*What you need to do*: Please repeat the text of the listing from its beginning through the line containing "kulinarische Stadtführung", including that line, and leave the pictures out of your answer.

[Dataset entries]

* * *

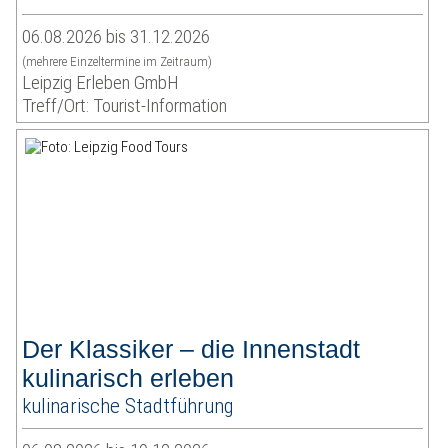
06.08.2026 bis 31.12.2026
(mehrere Einzeltermine im Zeitraum)
Leipzig Erleben GmbH
Treff/Ort: Tourist-Information
Der Klassiker – die Innenstadt
kulinarisch erleben
kulinarische Stadtführung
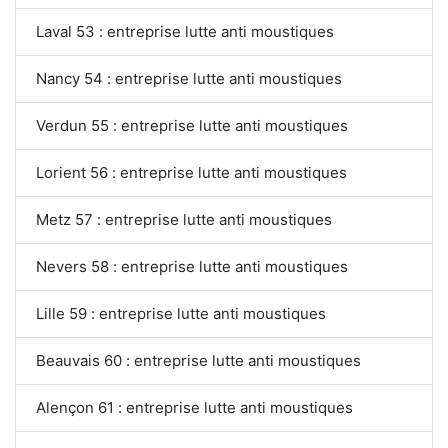
Laval 53 : entreprise lutte anti moustiques
Nancy 54 : entreprise lutte anti moustiques
Verdun 55 : entreprise lutte anti moustiques
Lorient 56 : entreprise lutte anti moustiques
Metz 57 : entreprise lutte anti moustiques
Nevers 58 : entreprise lutte anti moustiques
Lille 59 : entreprise lutte anti moustiques
Beauvais 60 : entreprise lutte anti moustiques
Alençon 61 : entreprise lutte anti moustiques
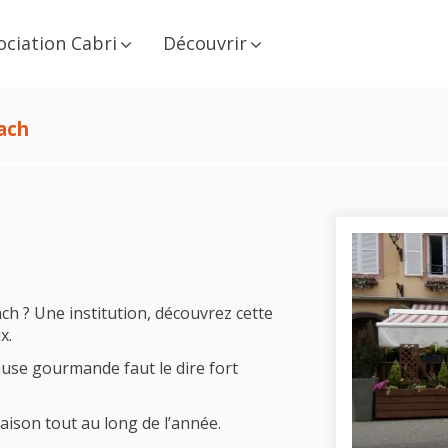
ociation Cabri
Découvrir
ach
 ? Une institution, découvrez cette
x.
ause gourmande faut le dire fort
maison tout au long de l’année.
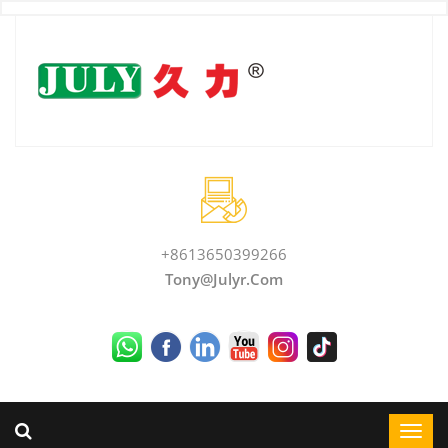
+8613650399266
Tony@julyr.com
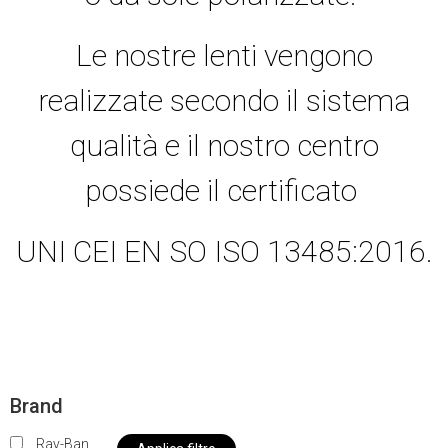
Le nostre lenti vengono
realizzate secondo il sistema
qualità e il nostro centro
possiede il certificato
UNI CEI EN SO ISO 13485:2016.
Brand
Ray-Ban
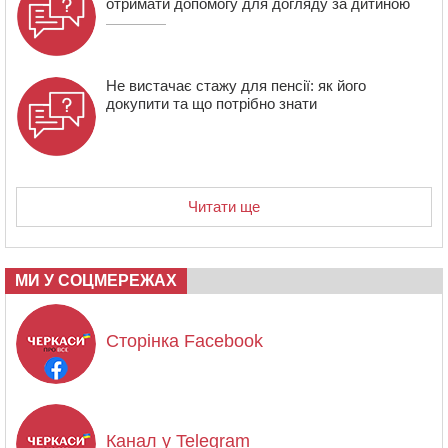
отримати допомогу для догляду за дитиною
Не вистачає стажу для пенсії: як його
докупити та що потрібно знати
Читати ще
МИ У СОЦМЕРЕЖАХ
Сторінка Facebook
Канал у Telegram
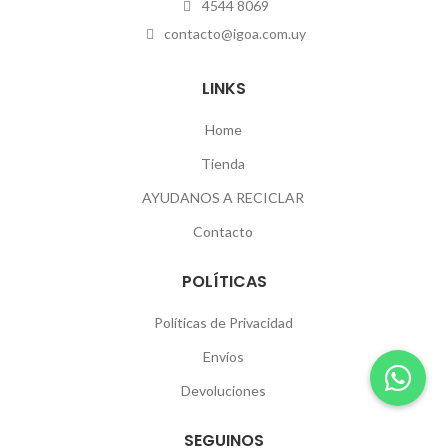
4544 8069
contacto@igoa.com.uy
LINKS
Home
Tienda
AYUDANOS A RECICLAR
Contacto
POLÍTICAS
Políticas de Privacidad
Envíos
Devoluciones
SEGUINOS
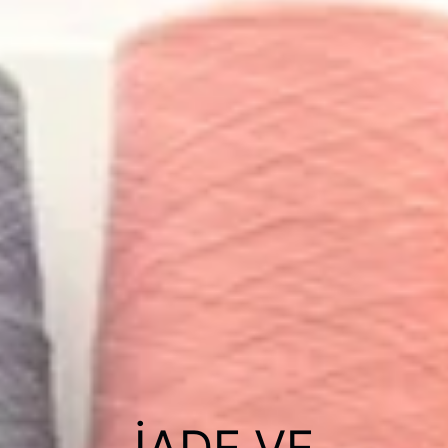
İADE VE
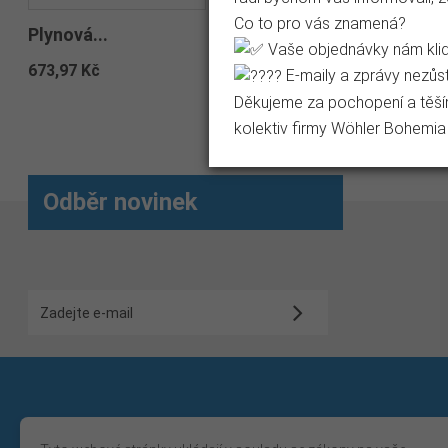
Co to pro vás znamená?
Plynová...
Vaše objednávky nám klidn
673,97 Kč
E-maily a zprávy nezůst
Děkujeme za pochopení a těší
kolektiv firmy Wöhler Bohemia s
Odběr novinek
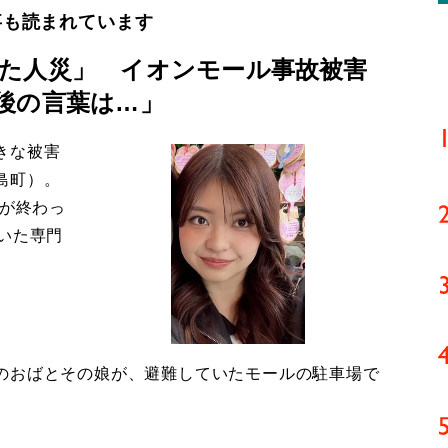
事も読まれています
た人災」 イオンモール事故被害
後の言葉は…」
きな被害
島町）。
導が終わっ
いた専門
のおばとその娘が、避難していたモールの駐車場で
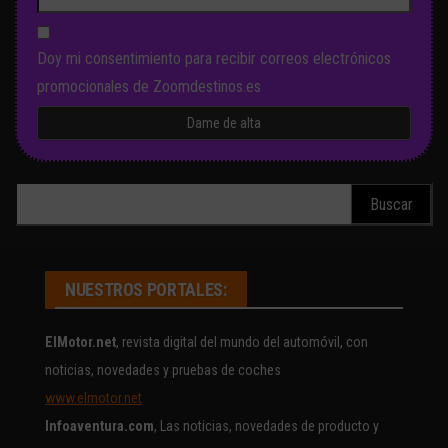
Doy mi consentimiento para recibir correos electrónicos
promocionales de Zoomdestinos.es
Buscar:
NUESTROS PORTALES:
ElMotor.net
, revista digital del mundo del automóvil, con
noticias, novedades y pruebas de coches
www.elmotor.net
Infoaventura.com
, Las noticias, novedades de producto y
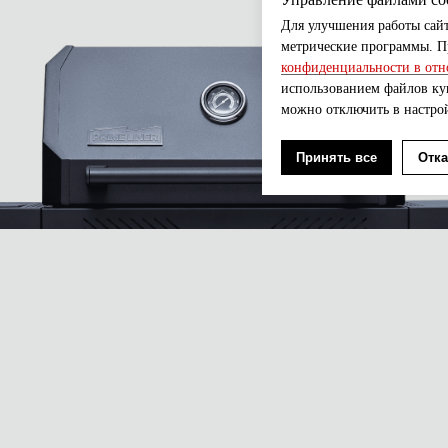
Для улучшения работы сайт
метрические программы. Пр
конфиденциальности в отн
использованием файлов кук
можно отключить в настро
Принять все
Отка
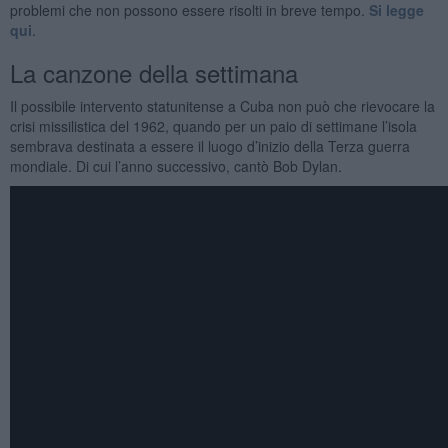
problemi che non possono essere risolti in breve tempo.
Si legge
qui
.
La canzone della settimana
Il possibile intervento statunitense a Cuba non può che rievocare la
crisi missilistica del 1962, quando per un paio di settimane l’isola
sembrava destinata a essere il luogo d’inizio della Terza guerra
mondiale. Di cui l’anno successivo, cantò Bob Dylan.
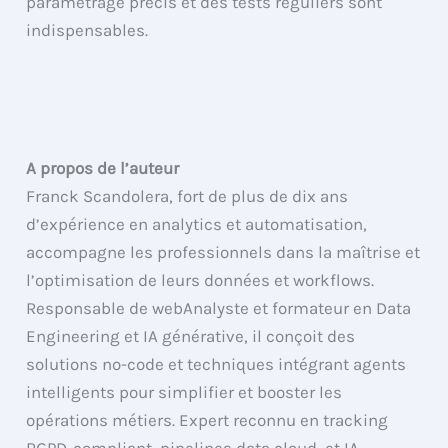
paramétrage précis et des tests réguliers sont
indispensables.
A propos de l’auteur
Franck Scandolera, fort de plus de dix ans
d’expérience en analytics et automatisation,
accompagne les professionnels dans la maîtrise et
l’optimisation de leurs données et workflows.
Responsable de webAnalyste et formateur en Data
Engineering et IA générative, il conçoit des
solutions no-code et techniques intégrant agents
intelligents pour simplifier et booster les
opérations métiers. Expert reconnu en tracking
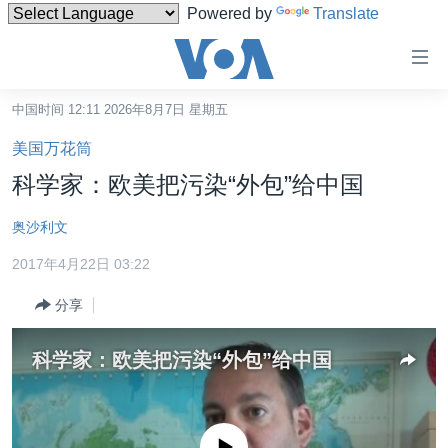
Powered by
Translate
无
障
碍
中国时间 12:11 2026年8月7日 星期五
主页
链
美国万花筒
接
美国
科学家：欧美把污染“外包”给中国
跳
中国
转
奥沙利文
台湾
到
2017年4月22日 03:22
内
港澳
容
分享
国际
跳
转
分类新闻
最新国际新闻
科学家：欧美把污染“外包”给中国
到
美中关系
印太
经济·金融·贸易
导
航
热点专题
中东
人权·法律·宗教
跳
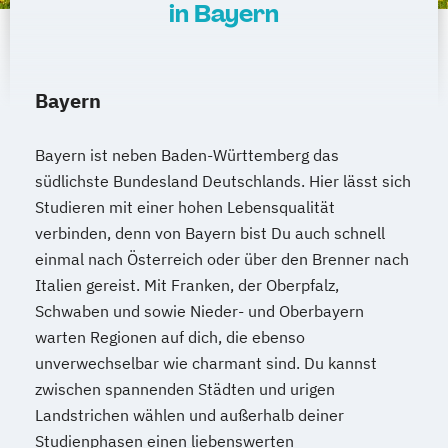
in Bayern
Bayern
Bayern ist neben Baden-Württemberg das
südlichste Bundesland Deutschlands. Hier lässt sich
Studieren mit einer hohen Lebensqualität
verbinden, denn von Bayern bist Du auch schnell
einmal nach Österreich oder über den Brenner nach
Italien gereist. Mit Franken, der Oberpfalz,
Schwaben und sowie Nieder- und Oberbayern
warten Regionen auf dich, die ebenso
unverwechselbar wie charmant sind. Du kannst
zwischen spannenden Städten und urigen
Landstrichen wählen und außerhalb deiner
Studienphasen einen liebenswerten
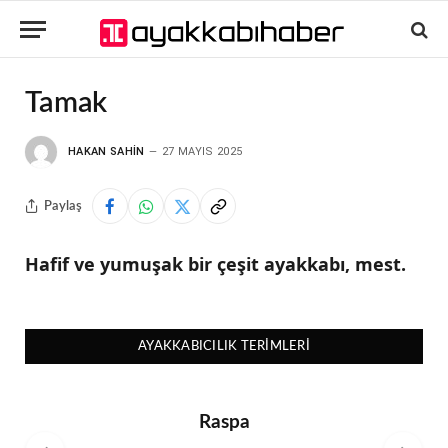
Tamak
HAKAN SAHIN
27 MAYIS 2025
Paylaş
Hafif ve yumuşak bir çeşit ayakkabı, mest.
AYAKKABICILIK TERIMLERI
Raspa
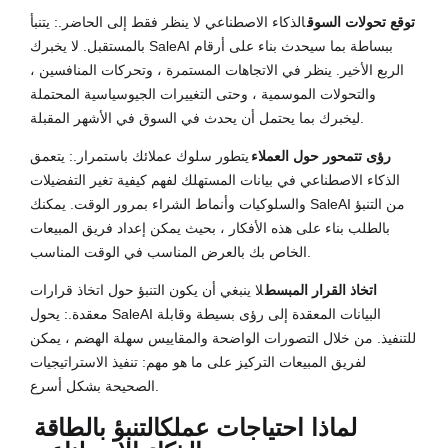
توقع تحولات السوق
الذكاء الاصطناعي لا ينظر فقط إلى الحاضر.: يتنبأ
بالمستقبل. لا يخبرك SaleAI ببساطة بما سيحدث بناء على أرقام
الربع الأخير. ينظر في الاتجاهات المستمرة ، وتحركات المنافسين ،
والتحولات الموسمية ، وحتى التغييرات الجيوسياسية المحتملة
ليخبرك بما يحتمل أن يحدث في السوق في الأشهر المقبلة.
رؤى تتمحور حول العملاء
يتطور سلوك عملائك باستمرار.: يتعمق
الذكاء الاصطناعي في بيانات المستهلك لفهم كيفية تغير التفضيلات
والسلوكيات وأنماط الشراء بمرور الوقت. يمكنك SaleAI من التنبؤ
بالطلب بناء على هذه الأفكار ، بحيث يمكن إعداد فريق المبيعات
الخاص بك بالعرض المناسب في الوقت المناسب.
اتخاذ القرار المبسط
لا ينبغي أن يكون التنبؤ حول اتخاذ قرارات
معقدة.: يحول SaleAI البيانات المعقدة إلى رؤى بسيطة وقابلة
للتنفيذ. من خلال التصورات الواضحة والمقاييس سهلة الهضم ، يمكن
لفريق المبيعات التركيز على ما هو مهم: تنفيذ الاستراتيجيات
الصحيحة بشكل أسرع.
لماذا احتياجات عملك
التنبؤ بالطاقة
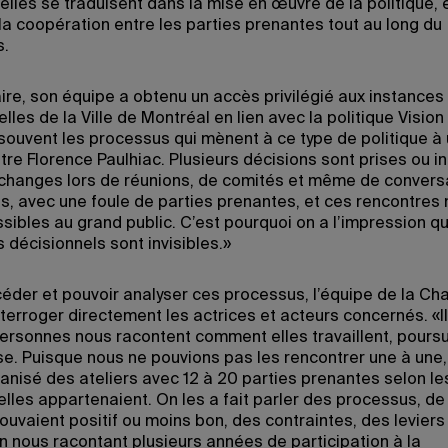
lles se traduisent dans la mise en œuvre de la politique, 
 la coopération entre les parties prenantes tout au long du
s.
aire, son équipe a obtenu un accès privilégié aux instances
lles de la Ville de Montréal en lien avec la politique Visio
ouvent les processus qui mènent à ce type de politique à 
ustre Florence Paulhiac. Plusieurs décisions sont prises ou 
changes lors de réunions, de comités et même de convers
es, avec une foule de parties prenantes, et ces rencontres 
sibles au grand public. C’est pourquoi on a l’impression qu
 décisionnels sont invisibles.»
céder et pouvoir analyser ces processus, l’équipe de la Cha
nterroger directement les actrices et acteurs concernés. «Il 
ersonnes nous racontent comment elles travaillent, poursui
e. Puisque nous ne pouvions pas les rencontrer une à une
anisé des ateliers avec 12 à 20 parties prenantes selon l
elles appartenaient. On les a fait parler des processus, de
rouvaient positif ou moins bon, des contraintes, des leviers
En nous racontant plusieurs années de participation à la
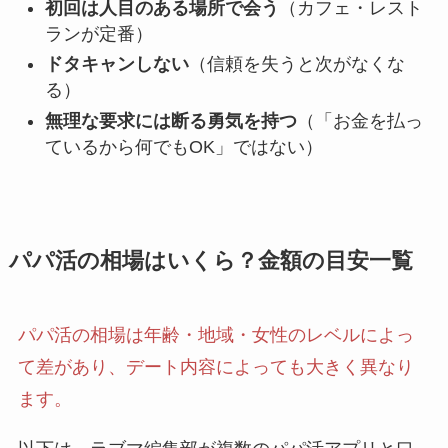
初回は人目のある場所で会う
（カフェ・レスト
ランが定番）
ドタキャンしない
（信頼を失うと次がなくな
る）
無理な要求には断る勇気を持つ
（「お金を払っ
ているから何でもOK」ではない）
パパ活の相場はいくら？金額の目安一覧
パパ活の相場は年齢・地域・女性のレベルによっ
て差があり、デート内容によっても大きく異なり
ます。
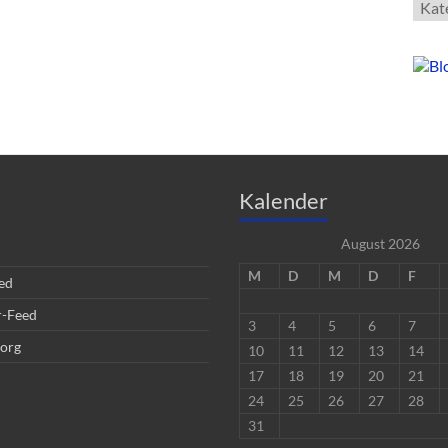
Kate
Kalender
August 2026
M
D
M
D
F
ed
-Feed
3
4
5
6
7
org
10
11
12
13
14
17
18
19
20
21
24
25
26
27
28
31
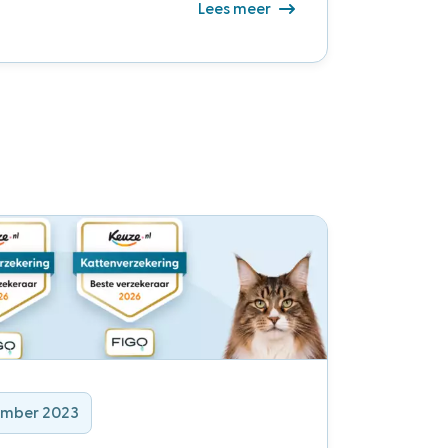
Lees meer
ember 2023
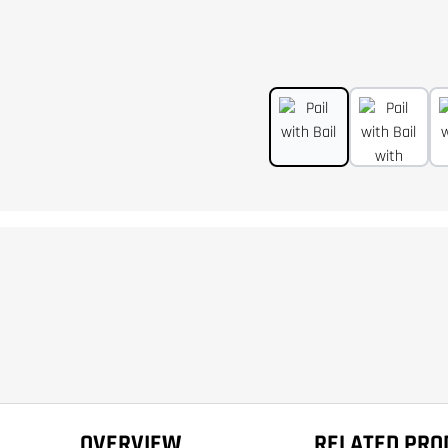
OVERVIEW
RELATED PRO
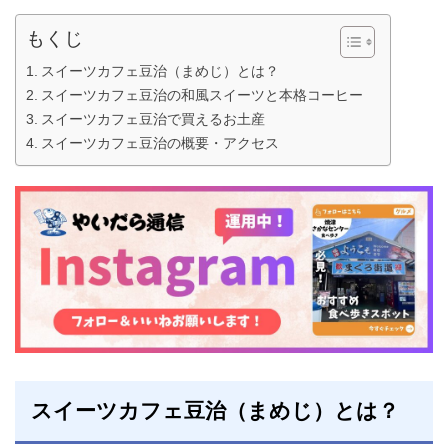
もくじ
スイーツカフェ豆治（まめじ）とは？
スイーツカフェ豆治の和風スイーツと本格コーヒー
スイーツカフェ豆治で買えるお土産
スイーツカフェ豆治の概要・アクセス
スイーツカフェ豆治（まめじ）とは？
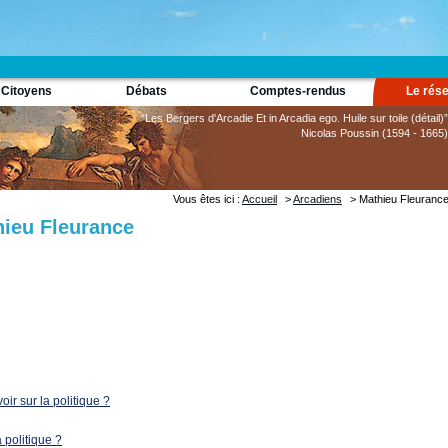
 Citoyens
Débats
Comptes-rendus
Le rés
“Les Bergers d'Arcadie Et in Arcadia ego. Huile sur toile (détail)”
Nicolas Poussin (1594 - 1665)
Vous êtes ici :
Accueil
>
Arcadiens
> Mathieu Fleuranc
hieu Fleurance
ir sur la politique ?
 politique ?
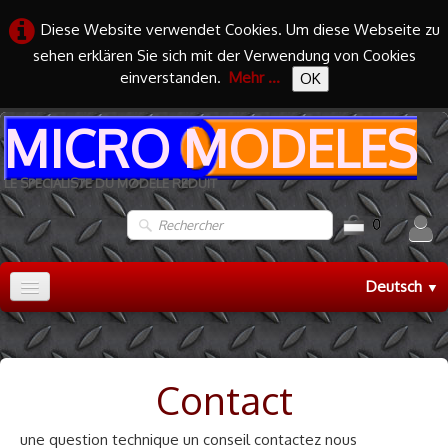
Diese Website verwendet Cookies. Um diese Webseite zu
sehen erklären Sie sich mit der Verwendung von Cookies
einverstanden.
Mehr ...
OK
MICRO MODELES
LE SPECIALISTE DU MODELE REDUIT
0
Deutsch
▼
Accueil
TRAIN HO
▼
Contact
TRAIN N
▼
une question technique un conseil contactez nous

* * *

*Task solution*:
06.08.2026 bis 31.12.2026
(mehrere Einzeltermine im Zeitraum)
Leipzig Erleben GmbH
Treff/Ort: Tourist-Information
Der Klassiker – die Innenstadt
kulinarisch erleben
kulinarische Stadtführung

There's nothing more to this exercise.